Hartley’s gaze nevertheless fixed into an intense, unblinking stare, drawn to, locked on the mouth and flawless, pearlescent white teeth of Crabtree, whose droning intonations became somewhat more somber after a moment or two, in conjunction with his face disappearing and being replaced by a black-and-white photo of a smiling child, identified as “Parker Dabb” by a little graphical overlay, the boy’s picture in turn supplanted by B-roll footage of his family’s tastefully appointed Dutch Colonial in Anytown’s quiet West End, here cordoned off by yellow police crime scene tape, and a “lower third” that read: “DABB BOY, 7, REUNITED WITH FATHER, IN HEAVEN”.
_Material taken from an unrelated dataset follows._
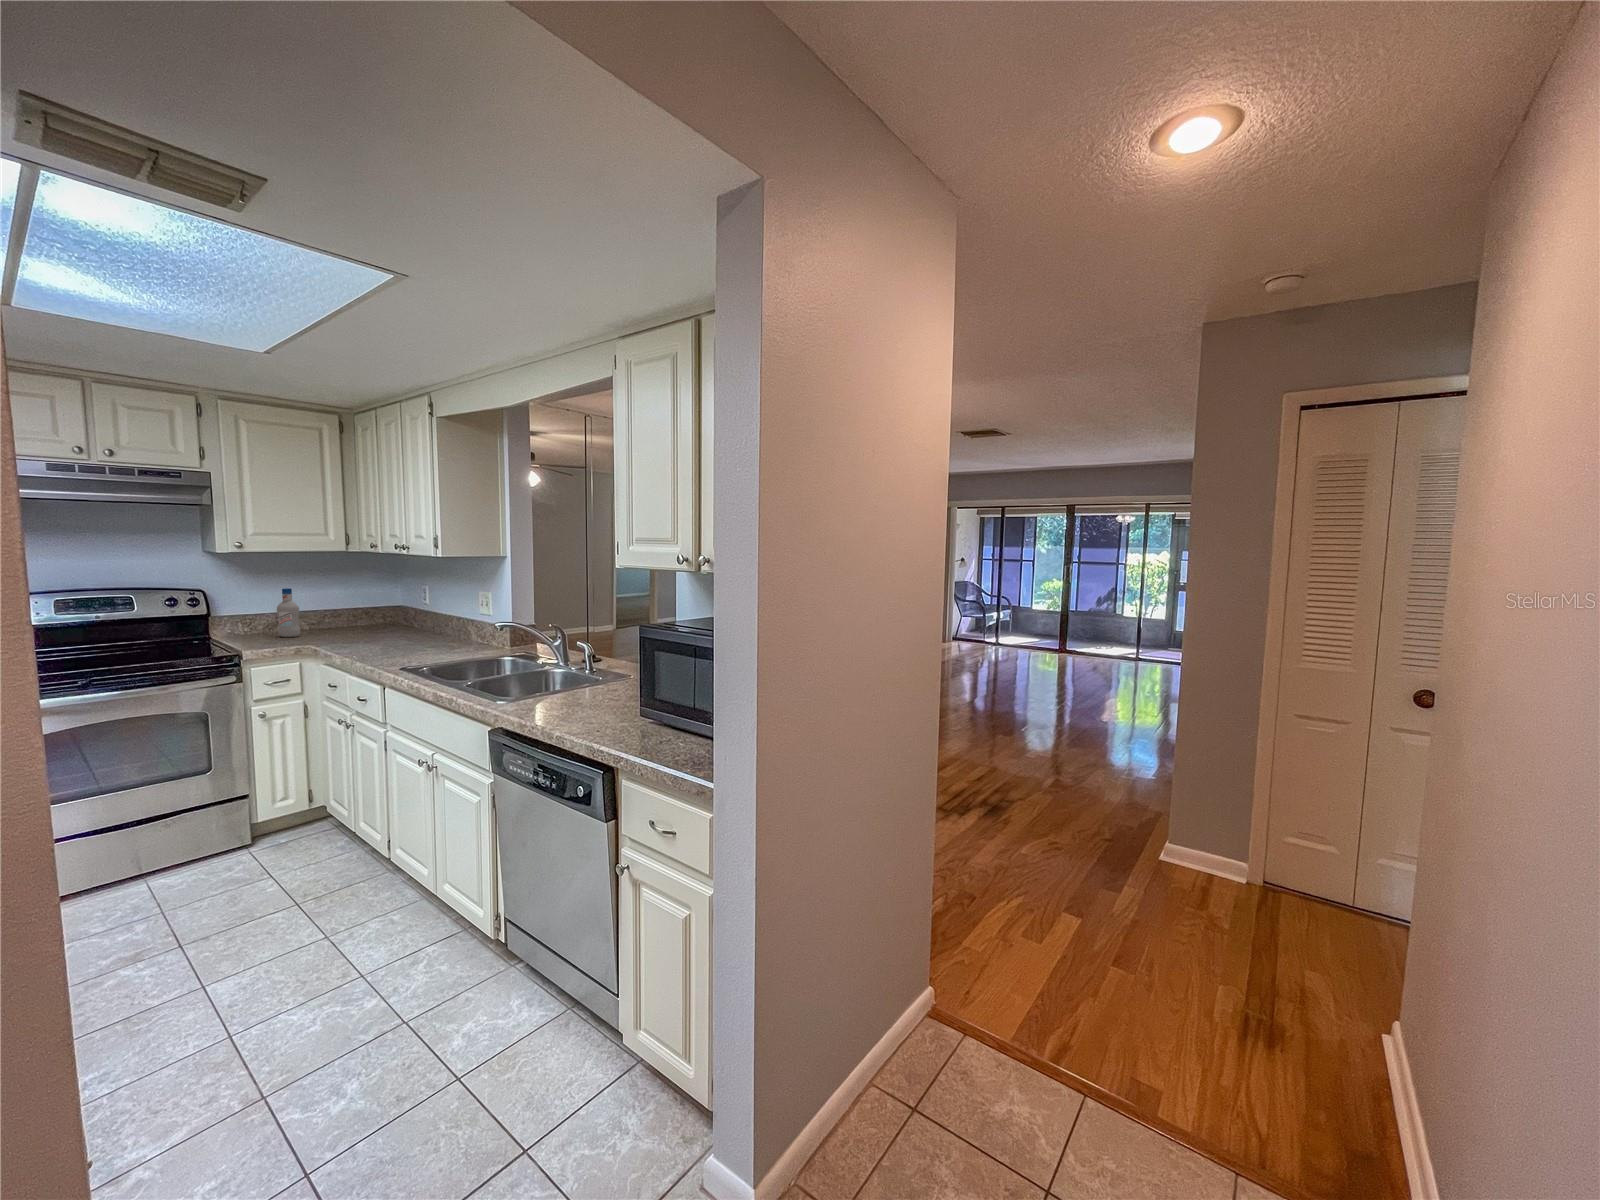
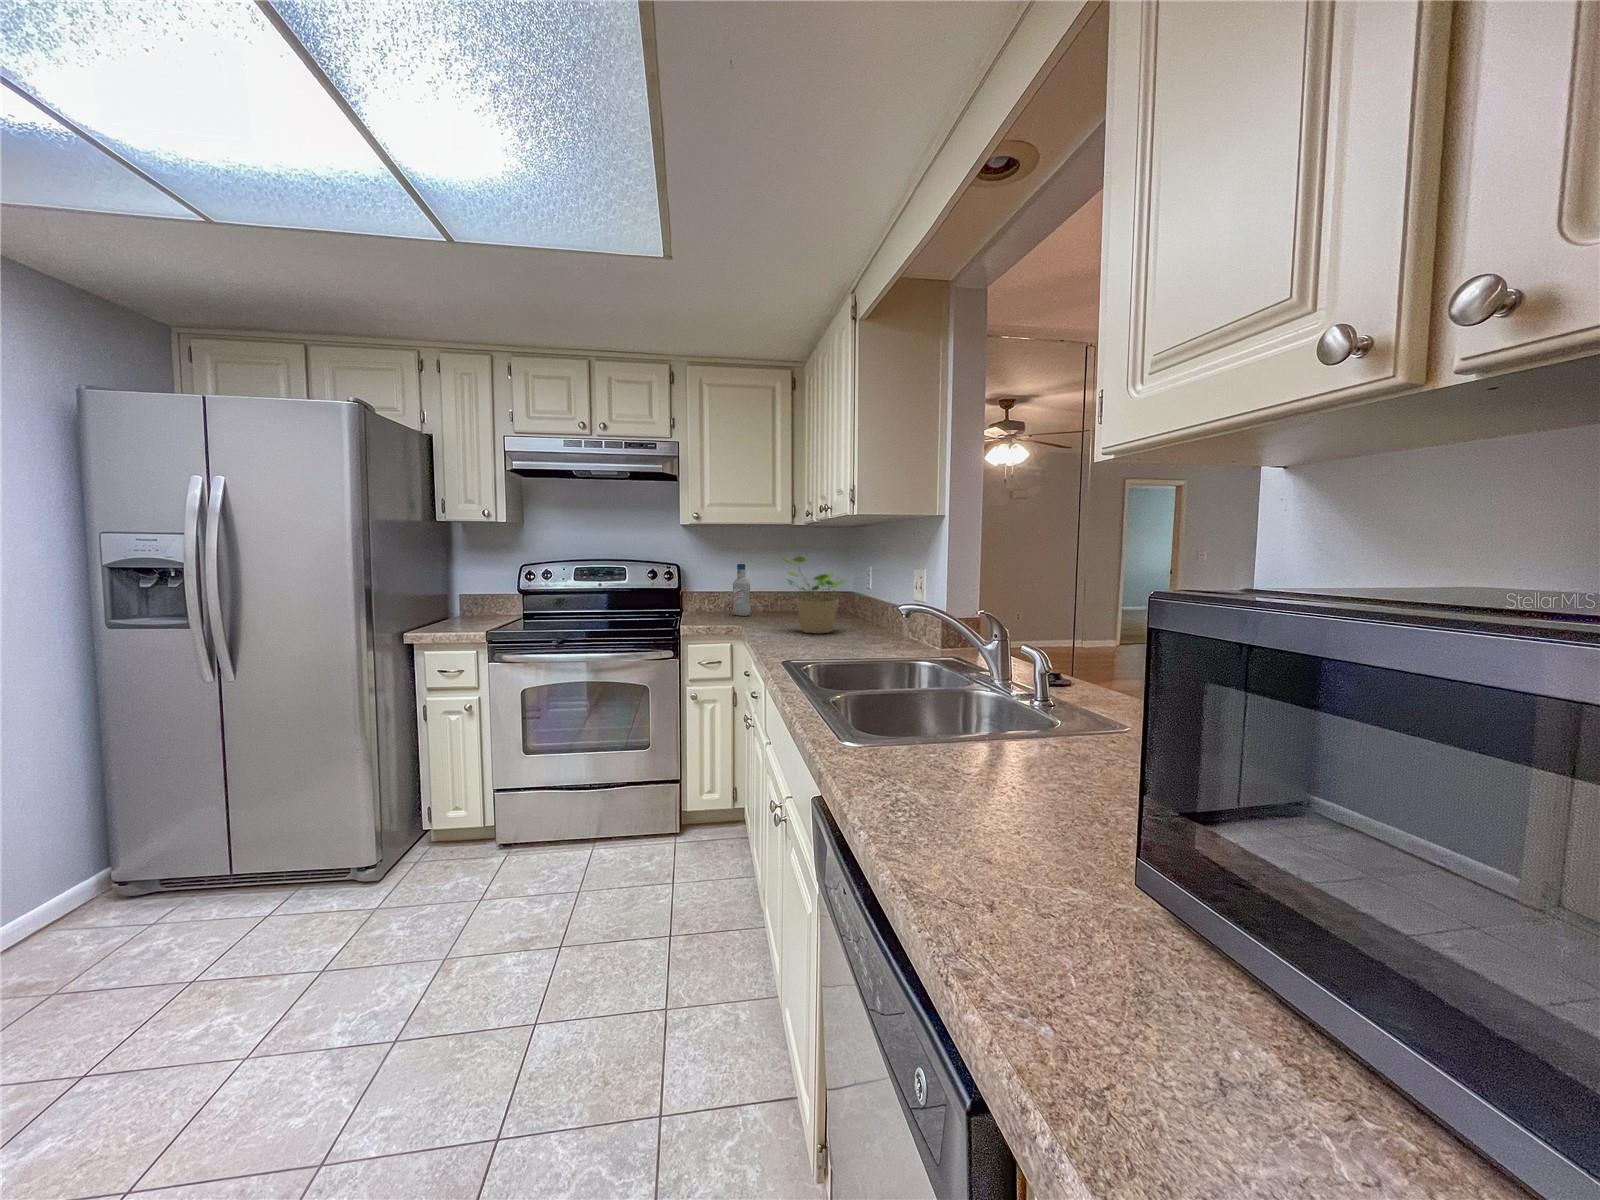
potted plant: none [354,585,418,646] -> present [783,556,846,633]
It was at this moment that the thunderous din of Crabtree’s incomprehensible voice took on a rapturous quality—just in time for the on-screen imagery to switch to video of a glorious, glimmering, shiny gold car, familiar to all citizens of Anytown for decades now, speeding along the Beltway. “MAN W/GOLD CAR SENDS TOT HOME TO DAD” the text now read, as a blissed-out Trace Crabtree returned to the screen, tears of joy streaking down his cheeks, wreaking hell on his bronzer.
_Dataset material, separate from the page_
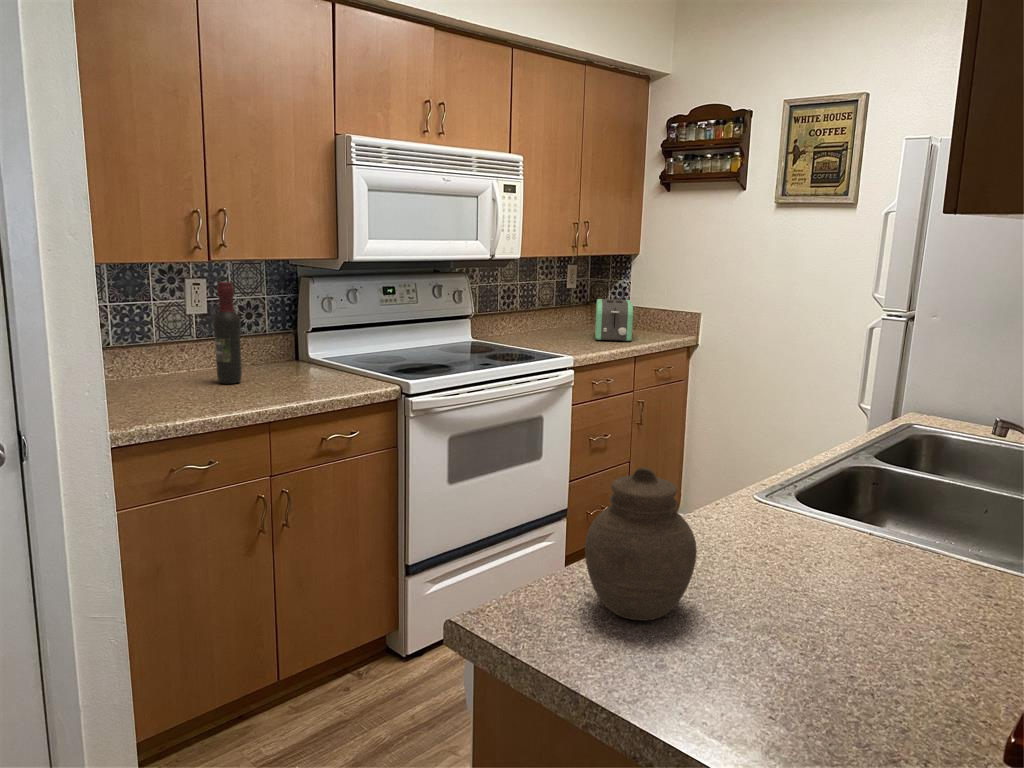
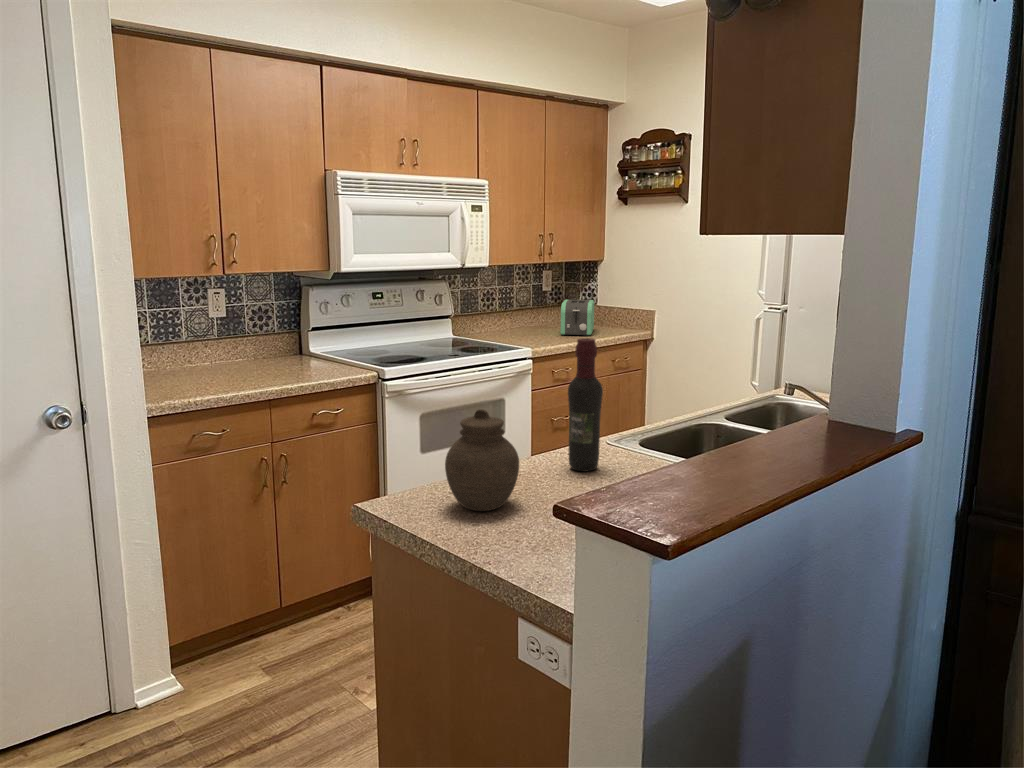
wine bottle: present [213,282,242,384] -> present [568,338,603,472]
Hartley’s head was pounding, a throbbing, stabbing pressure building behind his right eye. Mercifully, the din of the TV was silenced, but the relief he felt at having some relative quiet in which to nurse his excruciating pain was short-lived, as it returned, stronger than before, and he began to feel as if his head might explode, as if he might die.

“What’s the worst that could happen? You could die,” he heard his father’s voice—its unmistakable Southern baritone—say rather off-handedly from somewhere very near-at-hand.
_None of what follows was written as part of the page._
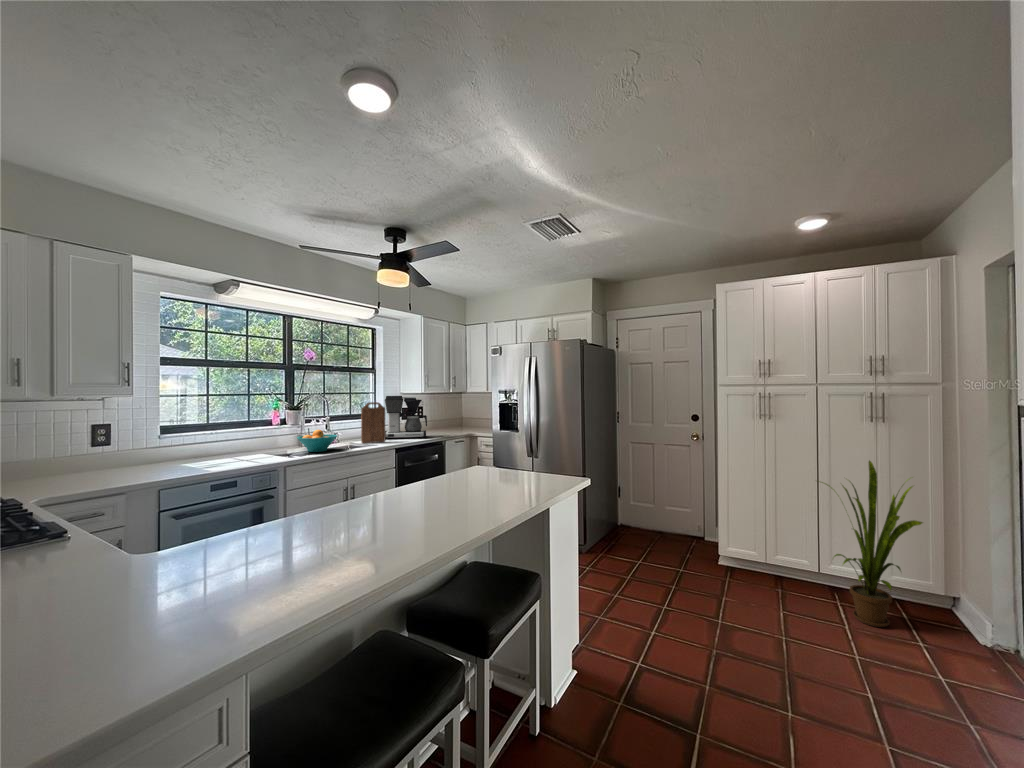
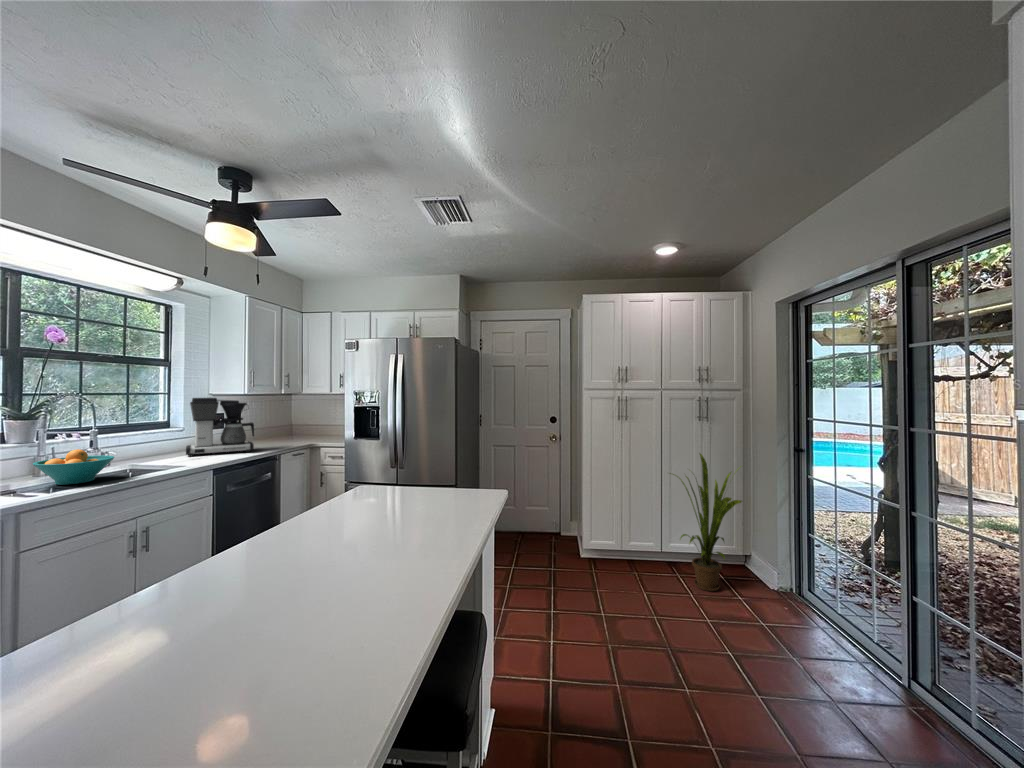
cutting board: present [361,402,385,443] -> none [152,407,193,465]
“Pop!” and then, fzzzzz… like the tab on a can of soda being opened. The first thing he was conscious of was the taste—the rancid, rotten flavor—that filled his mouth. The thick, hairy, caterpillar tongue that wriggled weakly and seemed to want to adhere to every tooth that it touched. And then it was the feeling of needles rubbed in his eyes. His eyes? He’d forgotten he had them. Upon opening them to the harsh, blinding light all around him, he wished he hadn’t. But what was that sound? Speech, and he realized it had been going on for some time.

“Are you listening, young man? You’d better be! This isn’t the kind of thing you’re gonna hear over at, at, at… at Podunk U!” the excited, somewhat nasal or adenoidal voice said with an airy chuckle. “What’ve you got there? You don’t drink that, you drink gin! No matter, I suppose. You’d drink aftershave if you thought it would get you ‘stoned’, eh? Well, that’s as may be, but you write beautifully. Beautifully!”

“What?” he croaked, feeling as if an anvil were sitting atop his chest. “I’m a hack! Even by the standards of——”

“Oh, poppycock! Spare me the false modesty, we haven’t the time.”

“Oh. No?”

Blake stood over him and, bracing himself and with great effort, leaned over until their faces were close together. The man’s face was a step up from hamburger, covered in a number of boils or pus-filled abscesses, and even from this angle he could see that Blake was gaunt and emaciated, and though the stench of garbage and standing piss was thick in the alley in which Hartley lay, the abiding odor was that of lingering death on Dr. Blake’s pathetic person.

“No indeed, young man. And you’re going to take down my vision, because I’ve forgotten how to write,” Blake said with an ironic smile as he showed Hartley his hands, which were a fiery red and had fingers gnarled and tangled as a copse of dead trees in some gothic forest.